Extracted text:
------------------------
United States District Court, E.D. Texas, Sherman Division
Aug 29, 2022
Civil Action 4:19-cv-100-SDJ-KPJ (E.D. Tex. Aug. 29, 2022)

Opinion

Civil Action 4:19-cv-100-SDJ-KPJ

08-29-2022

SECURITIES AND EXCHANGE COMMISSION, Plaintiff, v. PHILLIP MICHAEL CARTER et al., Defendants.


ORDER AND REPORT AND RECOMMENDATION OF UNITED STATES MAGISTRATE JUDGE

KIMBERLY C. PRIEST JOHNSON, UNITED STATES MAGISTRATE JUDGE

Pending before the Court is Plaintiff Securities and Exchange Commission's (the “SEC”) Motion for Remedies as to Defendants Carter and Tilford (the “Motion”) (Dkt. 107). Defendants Phillip Michael Carter (“Carter”) and Richard Gregory Tilford (“Tilford”) did not file responses. Upon consideration, the Court recommends the Motion (Dkt. 107) be GRANTED.

I. DISCUSSION

Carter, Tilford, and co-defendant Bobby Eugene Guess (“Guess” and, together with Carter and Tilford, “Defendants”) operated a real estate development scheme whereby Defendants “raised at least $44 million from over 270 investors in unregistered securities offerings through materially misleading statements and omissions.” See Dkt. 94 at 2. As of September 2018, the investors were owed more than $45 million. See id. at 4.The SEC represents only a portion of the amount owed is expected to be recouped by investors in related bankruptcy proceedings. See Dkt. 107 at 9; Dkt. 107-1.

The factual background is set out in further detail in the Court's Report and Recommendation (Dkt. 84) and the District Judge's Memorandum Adopting Report and Recommendation (Dkt. 94).
------------------------
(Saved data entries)

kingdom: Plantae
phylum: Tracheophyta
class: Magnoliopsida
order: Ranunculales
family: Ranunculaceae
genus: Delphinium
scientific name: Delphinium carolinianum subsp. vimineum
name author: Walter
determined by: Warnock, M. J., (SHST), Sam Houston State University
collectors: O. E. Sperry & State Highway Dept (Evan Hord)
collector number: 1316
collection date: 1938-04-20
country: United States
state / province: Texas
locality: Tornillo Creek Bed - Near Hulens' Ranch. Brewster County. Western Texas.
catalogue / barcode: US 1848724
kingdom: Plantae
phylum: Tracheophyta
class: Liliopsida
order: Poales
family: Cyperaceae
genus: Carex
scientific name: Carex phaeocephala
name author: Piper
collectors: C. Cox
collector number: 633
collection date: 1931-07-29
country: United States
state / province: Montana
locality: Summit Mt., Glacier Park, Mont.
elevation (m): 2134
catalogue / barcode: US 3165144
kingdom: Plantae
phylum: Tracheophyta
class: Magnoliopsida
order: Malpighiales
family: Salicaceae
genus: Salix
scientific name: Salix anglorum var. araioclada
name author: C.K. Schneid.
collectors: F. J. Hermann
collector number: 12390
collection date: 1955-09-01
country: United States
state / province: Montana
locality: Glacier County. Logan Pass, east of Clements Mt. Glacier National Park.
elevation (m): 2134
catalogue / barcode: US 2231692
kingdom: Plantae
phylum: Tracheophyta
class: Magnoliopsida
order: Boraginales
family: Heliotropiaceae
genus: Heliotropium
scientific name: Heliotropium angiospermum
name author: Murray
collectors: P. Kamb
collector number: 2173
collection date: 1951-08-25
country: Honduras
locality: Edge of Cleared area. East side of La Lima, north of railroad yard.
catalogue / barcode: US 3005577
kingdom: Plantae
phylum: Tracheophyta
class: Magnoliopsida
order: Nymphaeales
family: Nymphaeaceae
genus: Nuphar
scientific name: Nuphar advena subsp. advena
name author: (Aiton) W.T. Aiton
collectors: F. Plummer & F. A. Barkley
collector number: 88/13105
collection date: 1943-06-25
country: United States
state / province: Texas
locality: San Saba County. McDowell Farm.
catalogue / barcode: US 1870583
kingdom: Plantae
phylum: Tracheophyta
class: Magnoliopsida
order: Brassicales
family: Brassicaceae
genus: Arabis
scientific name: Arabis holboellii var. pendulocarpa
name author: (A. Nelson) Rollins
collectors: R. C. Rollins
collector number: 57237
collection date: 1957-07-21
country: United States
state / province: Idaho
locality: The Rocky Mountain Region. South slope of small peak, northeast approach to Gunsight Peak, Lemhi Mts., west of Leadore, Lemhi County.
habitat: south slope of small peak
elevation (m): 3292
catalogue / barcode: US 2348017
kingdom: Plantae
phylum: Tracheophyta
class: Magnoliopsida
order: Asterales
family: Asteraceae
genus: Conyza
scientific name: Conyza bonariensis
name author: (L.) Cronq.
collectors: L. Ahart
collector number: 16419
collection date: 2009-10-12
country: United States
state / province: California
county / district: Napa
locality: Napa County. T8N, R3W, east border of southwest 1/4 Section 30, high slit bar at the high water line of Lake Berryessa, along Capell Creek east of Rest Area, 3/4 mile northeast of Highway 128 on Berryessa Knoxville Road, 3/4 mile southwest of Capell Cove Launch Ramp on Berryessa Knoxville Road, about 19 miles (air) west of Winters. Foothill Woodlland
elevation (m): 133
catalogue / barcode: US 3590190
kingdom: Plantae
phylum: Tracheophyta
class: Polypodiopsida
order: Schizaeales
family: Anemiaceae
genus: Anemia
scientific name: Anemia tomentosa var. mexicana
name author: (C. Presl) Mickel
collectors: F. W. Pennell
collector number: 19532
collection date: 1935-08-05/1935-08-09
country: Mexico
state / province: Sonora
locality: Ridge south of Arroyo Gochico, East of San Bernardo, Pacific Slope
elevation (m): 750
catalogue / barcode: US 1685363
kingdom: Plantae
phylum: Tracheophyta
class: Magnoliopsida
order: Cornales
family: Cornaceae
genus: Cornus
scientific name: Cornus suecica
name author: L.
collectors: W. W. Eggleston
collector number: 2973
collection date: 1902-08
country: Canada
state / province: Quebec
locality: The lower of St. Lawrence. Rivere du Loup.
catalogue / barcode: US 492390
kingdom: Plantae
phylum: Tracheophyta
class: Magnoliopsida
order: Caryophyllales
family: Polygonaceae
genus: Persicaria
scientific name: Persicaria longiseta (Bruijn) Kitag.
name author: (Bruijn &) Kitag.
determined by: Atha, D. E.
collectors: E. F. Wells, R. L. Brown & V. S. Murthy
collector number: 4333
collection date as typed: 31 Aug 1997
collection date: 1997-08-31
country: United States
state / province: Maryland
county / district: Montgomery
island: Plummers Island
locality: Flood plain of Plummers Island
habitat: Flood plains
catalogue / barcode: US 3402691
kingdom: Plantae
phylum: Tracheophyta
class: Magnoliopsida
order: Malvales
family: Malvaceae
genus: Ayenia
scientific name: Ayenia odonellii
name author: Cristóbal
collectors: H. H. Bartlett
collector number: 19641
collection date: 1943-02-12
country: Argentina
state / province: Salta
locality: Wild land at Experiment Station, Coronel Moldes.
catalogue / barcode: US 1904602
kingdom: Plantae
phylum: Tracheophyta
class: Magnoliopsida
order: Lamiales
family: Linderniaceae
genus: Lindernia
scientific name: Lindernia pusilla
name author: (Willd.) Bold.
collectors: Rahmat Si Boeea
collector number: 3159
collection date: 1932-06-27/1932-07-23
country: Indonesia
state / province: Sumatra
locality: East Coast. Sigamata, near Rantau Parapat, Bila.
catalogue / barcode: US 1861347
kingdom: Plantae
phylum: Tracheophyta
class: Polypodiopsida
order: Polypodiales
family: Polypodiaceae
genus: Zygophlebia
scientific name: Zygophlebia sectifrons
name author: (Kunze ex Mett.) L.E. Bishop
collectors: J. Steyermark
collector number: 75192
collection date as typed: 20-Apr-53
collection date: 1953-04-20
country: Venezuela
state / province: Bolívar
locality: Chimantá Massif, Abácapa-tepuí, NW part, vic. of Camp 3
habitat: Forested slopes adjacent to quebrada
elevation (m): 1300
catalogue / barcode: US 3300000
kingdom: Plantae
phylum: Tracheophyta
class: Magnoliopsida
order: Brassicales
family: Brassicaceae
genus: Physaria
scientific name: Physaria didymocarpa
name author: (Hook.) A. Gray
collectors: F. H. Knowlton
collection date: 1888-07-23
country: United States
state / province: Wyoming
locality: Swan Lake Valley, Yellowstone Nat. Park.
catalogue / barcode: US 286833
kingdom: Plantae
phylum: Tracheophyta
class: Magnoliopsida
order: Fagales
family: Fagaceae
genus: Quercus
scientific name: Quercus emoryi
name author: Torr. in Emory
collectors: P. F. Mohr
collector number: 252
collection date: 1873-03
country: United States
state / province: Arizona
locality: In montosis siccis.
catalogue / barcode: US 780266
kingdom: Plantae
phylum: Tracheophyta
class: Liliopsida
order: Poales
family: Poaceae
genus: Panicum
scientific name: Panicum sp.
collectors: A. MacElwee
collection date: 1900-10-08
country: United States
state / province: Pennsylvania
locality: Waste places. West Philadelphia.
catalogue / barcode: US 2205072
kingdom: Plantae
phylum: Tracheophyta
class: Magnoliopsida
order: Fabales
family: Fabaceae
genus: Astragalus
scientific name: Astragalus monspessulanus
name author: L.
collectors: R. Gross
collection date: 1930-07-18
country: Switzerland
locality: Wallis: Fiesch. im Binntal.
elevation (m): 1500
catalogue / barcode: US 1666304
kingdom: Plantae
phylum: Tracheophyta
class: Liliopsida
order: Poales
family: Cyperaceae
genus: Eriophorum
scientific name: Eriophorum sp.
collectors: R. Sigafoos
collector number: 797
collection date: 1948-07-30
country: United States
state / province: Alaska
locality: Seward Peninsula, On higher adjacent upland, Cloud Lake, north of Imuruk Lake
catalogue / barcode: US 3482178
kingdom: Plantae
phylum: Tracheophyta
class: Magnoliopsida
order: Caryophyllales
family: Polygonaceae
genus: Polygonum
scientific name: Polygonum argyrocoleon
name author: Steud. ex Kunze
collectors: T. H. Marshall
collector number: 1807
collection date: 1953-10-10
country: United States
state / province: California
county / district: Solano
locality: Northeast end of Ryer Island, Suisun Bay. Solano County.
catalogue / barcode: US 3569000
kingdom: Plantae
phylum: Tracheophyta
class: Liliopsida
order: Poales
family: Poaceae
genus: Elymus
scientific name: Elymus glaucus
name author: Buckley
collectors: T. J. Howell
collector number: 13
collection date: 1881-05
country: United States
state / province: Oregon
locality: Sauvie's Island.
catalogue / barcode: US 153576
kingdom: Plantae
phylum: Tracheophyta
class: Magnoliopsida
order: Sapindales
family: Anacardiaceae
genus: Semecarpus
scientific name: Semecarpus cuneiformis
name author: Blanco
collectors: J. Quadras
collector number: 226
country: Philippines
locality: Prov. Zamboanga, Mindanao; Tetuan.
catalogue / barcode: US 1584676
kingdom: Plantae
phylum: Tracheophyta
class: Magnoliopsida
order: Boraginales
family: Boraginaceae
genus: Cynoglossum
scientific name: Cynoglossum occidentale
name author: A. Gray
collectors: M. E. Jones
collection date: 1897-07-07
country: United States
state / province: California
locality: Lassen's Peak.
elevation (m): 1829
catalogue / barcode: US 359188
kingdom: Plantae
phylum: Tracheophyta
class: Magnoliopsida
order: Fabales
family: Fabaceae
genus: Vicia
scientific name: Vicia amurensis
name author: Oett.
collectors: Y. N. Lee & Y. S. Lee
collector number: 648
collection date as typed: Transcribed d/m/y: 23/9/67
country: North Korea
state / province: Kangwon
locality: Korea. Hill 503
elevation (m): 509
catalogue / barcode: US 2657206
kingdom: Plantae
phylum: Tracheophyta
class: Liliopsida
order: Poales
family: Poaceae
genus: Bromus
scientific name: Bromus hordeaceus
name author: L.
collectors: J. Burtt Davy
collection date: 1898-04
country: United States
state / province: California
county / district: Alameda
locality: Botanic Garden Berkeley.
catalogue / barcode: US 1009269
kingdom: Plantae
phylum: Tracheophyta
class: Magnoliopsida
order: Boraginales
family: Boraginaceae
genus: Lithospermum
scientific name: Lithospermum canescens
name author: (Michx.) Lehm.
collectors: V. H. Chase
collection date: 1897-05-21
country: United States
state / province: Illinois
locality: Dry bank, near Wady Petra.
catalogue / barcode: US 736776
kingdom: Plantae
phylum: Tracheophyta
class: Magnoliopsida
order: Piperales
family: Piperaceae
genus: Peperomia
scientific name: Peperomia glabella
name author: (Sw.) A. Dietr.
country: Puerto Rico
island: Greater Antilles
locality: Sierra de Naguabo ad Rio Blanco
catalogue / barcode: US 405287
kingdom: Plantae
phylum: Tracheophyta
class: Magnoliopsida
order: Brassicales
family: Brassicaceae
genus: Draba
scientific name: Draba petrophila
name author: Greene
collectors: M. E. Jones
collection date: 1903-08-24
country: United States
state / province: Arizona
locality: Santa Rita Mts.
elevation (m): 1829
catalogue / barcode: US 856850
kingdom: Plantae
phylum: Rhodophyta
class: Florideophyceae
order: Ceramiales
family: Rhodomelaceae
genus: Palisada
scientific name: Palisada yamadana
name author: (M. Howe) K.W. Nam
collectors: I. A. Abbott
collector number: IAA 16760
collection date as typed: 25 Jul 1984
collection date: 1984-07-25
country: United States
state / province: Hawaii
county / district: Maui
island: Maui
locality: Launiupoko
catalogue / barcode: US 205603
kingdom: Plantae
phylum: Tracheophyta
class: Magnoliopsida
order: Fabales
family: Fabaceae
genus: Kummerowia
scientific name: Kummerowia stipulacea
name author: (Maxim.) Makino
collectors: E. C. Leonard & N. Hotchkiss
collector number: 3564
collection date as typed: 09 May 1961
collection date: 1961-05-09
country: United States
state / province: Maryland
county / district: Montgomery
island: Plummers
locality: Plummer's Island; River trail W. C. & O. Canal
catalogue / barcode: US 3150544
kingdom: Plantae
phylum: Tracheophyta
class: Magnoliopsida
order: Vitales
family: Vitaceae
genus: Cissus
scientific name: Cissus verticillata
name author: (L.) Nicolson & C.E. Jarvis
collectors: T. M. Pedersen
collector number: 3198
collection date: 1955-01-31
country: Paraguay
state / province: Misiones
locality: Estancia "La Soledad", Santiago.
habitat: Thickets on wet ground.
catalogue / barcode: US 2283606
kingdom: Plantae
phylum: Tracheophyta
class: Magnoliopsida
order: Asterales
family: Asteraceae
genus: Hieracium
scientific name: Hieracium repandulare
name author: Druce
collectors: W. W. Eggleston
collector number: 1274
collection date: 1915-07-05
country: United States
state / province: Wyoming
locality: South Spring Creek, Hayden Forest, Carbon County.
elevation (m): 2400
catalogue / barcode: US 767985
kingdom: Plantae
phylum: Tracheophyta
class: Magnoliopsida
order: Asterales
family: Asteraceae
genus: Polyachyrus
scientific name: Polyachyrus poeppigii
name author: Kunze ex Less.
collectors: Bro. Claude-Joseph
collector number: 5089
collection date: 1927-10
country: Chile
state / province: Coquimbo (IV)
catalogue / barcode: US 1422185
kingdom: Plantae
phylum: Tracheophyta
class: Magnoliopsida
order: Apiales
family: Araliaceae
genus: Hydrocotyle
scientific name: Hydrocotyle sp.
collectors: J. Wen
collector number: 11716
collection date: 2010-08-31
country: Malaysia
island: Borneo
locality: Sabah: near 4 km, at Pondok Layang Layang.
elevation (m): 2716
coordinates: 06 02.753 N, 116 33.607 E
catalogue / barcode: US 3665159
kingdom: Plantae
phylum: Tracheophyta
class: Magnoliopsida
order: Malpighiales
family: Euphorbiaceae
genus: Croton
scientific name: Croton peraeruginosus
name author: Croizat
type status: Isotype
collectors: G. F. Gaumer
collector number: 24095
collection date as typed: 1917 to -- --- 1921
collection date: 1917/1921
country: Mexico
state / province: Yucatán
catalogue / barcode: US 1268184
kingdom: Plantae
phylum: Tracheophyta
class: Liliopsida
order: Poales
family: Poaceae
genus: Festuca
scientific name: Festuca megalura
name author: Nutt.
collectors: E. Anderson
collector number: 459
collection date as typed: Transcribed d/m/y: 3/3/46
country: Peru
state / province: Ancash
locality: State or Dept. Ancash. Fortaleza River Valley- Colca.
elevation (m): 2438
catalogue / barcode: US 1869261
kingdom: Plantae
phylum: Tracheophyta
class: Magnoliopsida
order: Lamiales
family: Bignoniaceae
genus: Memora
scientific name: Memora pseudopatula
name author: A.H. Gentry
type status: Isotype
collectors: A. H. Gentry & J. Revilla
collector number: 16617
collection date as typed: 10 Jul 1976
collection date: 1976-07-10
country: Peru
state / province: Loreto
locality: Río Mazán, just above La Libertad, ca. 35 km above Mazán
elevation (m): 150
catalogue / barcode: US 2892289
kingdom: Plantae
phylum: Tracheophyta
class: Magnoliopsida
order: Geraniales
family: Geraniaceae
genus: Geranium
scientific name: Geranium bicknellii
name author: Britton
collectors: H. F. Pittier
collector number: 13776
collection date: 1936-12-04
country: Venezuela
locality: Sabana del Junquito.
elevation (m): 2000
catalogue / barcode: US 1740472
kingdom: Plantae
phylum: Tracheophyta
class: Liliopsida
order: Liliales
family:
------------------------
What you will do:
1. Write out the passage of the court order that starts at "SECURITIES AND EXCHANGE COMMISSION, Plaintiff, v." and ends at "107) be GRANTED.".
2. According to the court order, how much were the investors owed as of September 2018?

Solutions below:
1.
SECURITIES AND EXCHANGE COMMISSION, Plaintiff, v. PHILLIP MICHAEL CARTER et al., Defendants.


ORDER AND REPORT AND RECOMMENDATION OF UNITED STATES MAGISTRATE JUDGE

KIMBERLY C. PRIEST JOHNSON, UNITED STATES MAGISTRATE JUDGE

Pending before the Court is Plaintiff Securities and Exchange Commission's (the “SEC”) Motion for Remedies as to Defendants Carter and Tilford (the “Motion”) (Dkt. 107). Defendants Phillip Michael Carter (“Carter”) and Richard Gregory Tilford (“Tilford”) did not file responses. Upon consideration, the Court recommends the Motion (Dkt. 107) be GRANTED.

2. More than $45 million.